The package which you sent came just a few days after we got burned out. And things like that certainly put a lot of encouragement back in me. We’ve stayed over to Cushman’s, that is, Percy and I, and Lorraine. The rest of the children were scattered around among the neighbors.
They were all awfully good and kind and helpful in a thousand different ways. I was given 2 or 3 different bundles of clothing to make over. I still have a lot left that I haven’t got made yet.
I wished you folks could come up and stay awhile. I’d love to see all three and especially little Evangeline. Please forgive me for not writing but I didn’t have any help very often and I had to get the children some clothes made. It seemed that they didn’t have anything to put on when they took their heavy clothes off.
Try and help me think of a good name for the wee one. One that goes good with Dorothy would be nice as they are so near together.
Write when you can.

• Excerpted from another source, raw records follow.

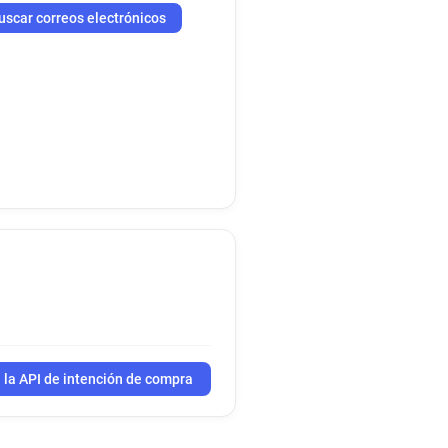
uscar correos electrónicos
 la API de intención de compra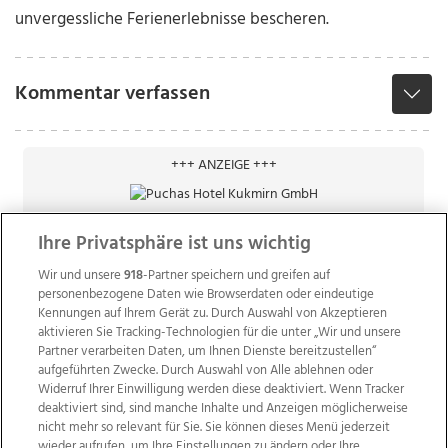
unvergessliche Ferienerlebnisse bescheren.
Kommentar verfassen
+++ ANZEIGE +++
Ihre Privatsphäre ist uns wichtig
Wir und unsere
918
-Partner speichern und greifen auf
personenbezogene Daten wie Browserdaten oder eindeutige
Kennungen auf Ihrem Gerät zu. Durch Auswahl von Akzeptieren
aktivieren Sie Tracking-Technologien für die unter „Wir und unsere
Partner verarbeiten Daten, um Ihnen Dienste bereitzustellen“
aufgeführten Zwecke. Durch Auswahl von Alle ablehnen oder
Widerruf Ihrer Einwilligung werden diese deaktiviert. Wenn Tracker
deaktiviert sind, sind manche Inhalte und Anzeigen möglicherweise
nicht mehr so relevant für Sie. Sie können dieses Menü jederzeit
wieder aufrufen, um Ihre Einstellungen zu ändern oder Ihre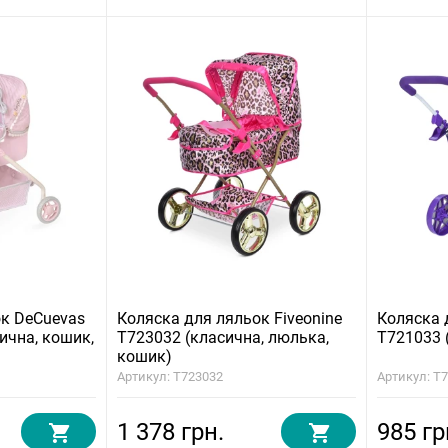
ок DeCuevas
Коляска для ляльок Fiveonine
Коляска 
ична, кошик,
T723032 (класична, люлька,
T721033 
кошик)
Артикул: T723032
Артикул: T
1 378 грн.
985 гр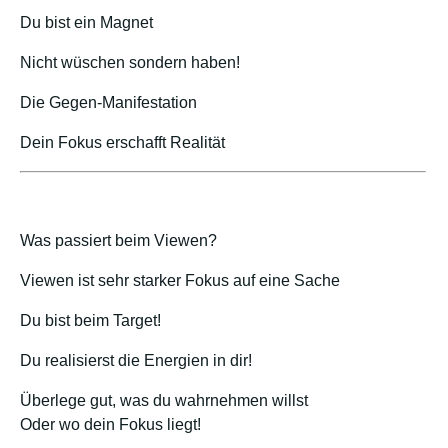
Du bist ein Magnet
Nicht wüschen sondern haben!
Die Gegen-Manifestation
Dein Fokus erschafft Realität
Was passiert beim Viewen?
Viewen ist sehr starker Fokus auf eine Sache
Du bist beim Target!
Du realisierst die Energien in dir!
Überlege gut, was du wahrnehmen willst
Oder wo dein Fokus liegt!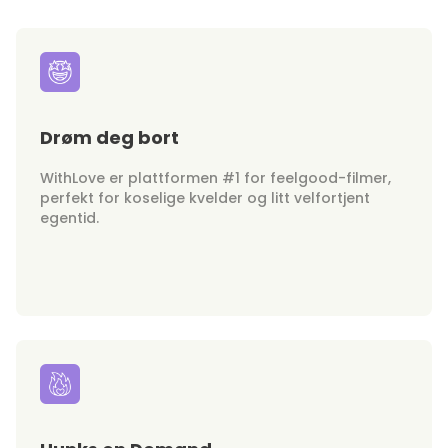
Drøm deg bort
WithLove er plattformen #1 for feelgood-filmer,
perfekt for koselige kvelder og litt velfortjent
egentid.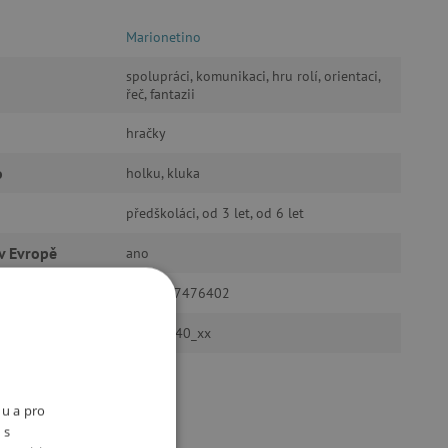
Marionetino
spolupráci, komunikaci, hru rolí, orientaci,
řeč, fantazii
hračky
o
holku, kluka
předškoláci, od 3 let, od 6 let
v Evropě
ano
8594157476402
ktu
div_47640_xx
nu a pro
 s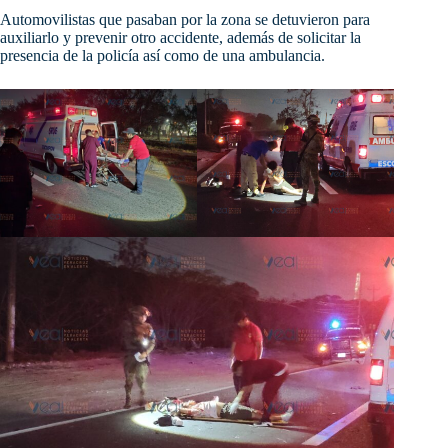
Automovilistas que pasaban por la zona se detuvieron para
auxiliarlo y prevenir otro accidente, además de solicitar la
presencia de la policía así como de una ambulancia.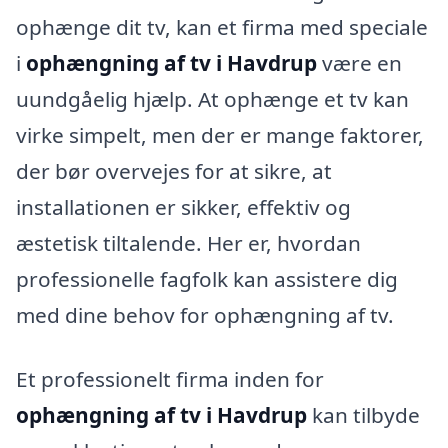
ophænge dit tv, kan et firma med speciale
i
ophængning af tv i Havdrup
være en
uundgåelig hjælp. At ophænge et tv kan
virke simpelt, men der er mange faktorer,
der bør overvejes for at sikre, at
installationen er sikker, effektiv og
æstetisk tiltalende. Her er, hvordan
professionelle fagfolk kan assistere dig
med dine behov for ophængning af tv.
Et professionelt firma inden for
ophængning af tv i Havdrup
kan tilbyde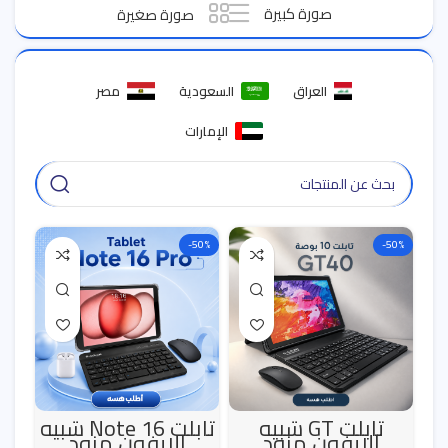
صورة كبيرة
صورة صغيرة
العراق
السعودية
مصر
الإمارات
-50%
-50%
تابلت GT شبيه
تابلت Note 16 شبيه
الايفون مزود
الايفون مزود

I know I don’t deserve a letter for a thousand years but oh please forget it.
Love to all of you from all of us.
P.S. There is no need of sending this on to Mama as I’m mailing her one also.
I’ve noted in my past writings that I believe my life has been impacted and influenced for good due in part to the Christian character and faithfulness of three women in my family:
my Grandmother Kimball
my Great, Great Grandmother, Josephine Jordan
To that list, I now officially add my grandmother Gertrude Philbrick, the granddaughter of Josephine.
The letter above does not quote scripture but you can read of her thankfulness for simple things, and please note that she does not feel sorry for herself. In her later years, my grandmother Philbrick would write me letters with her labored and shaky (but neat) handwriting, and include Christian poems and Bible verses.
She was, as every grandparent should be to a grandchild, an influence for righteousness, and a very special person.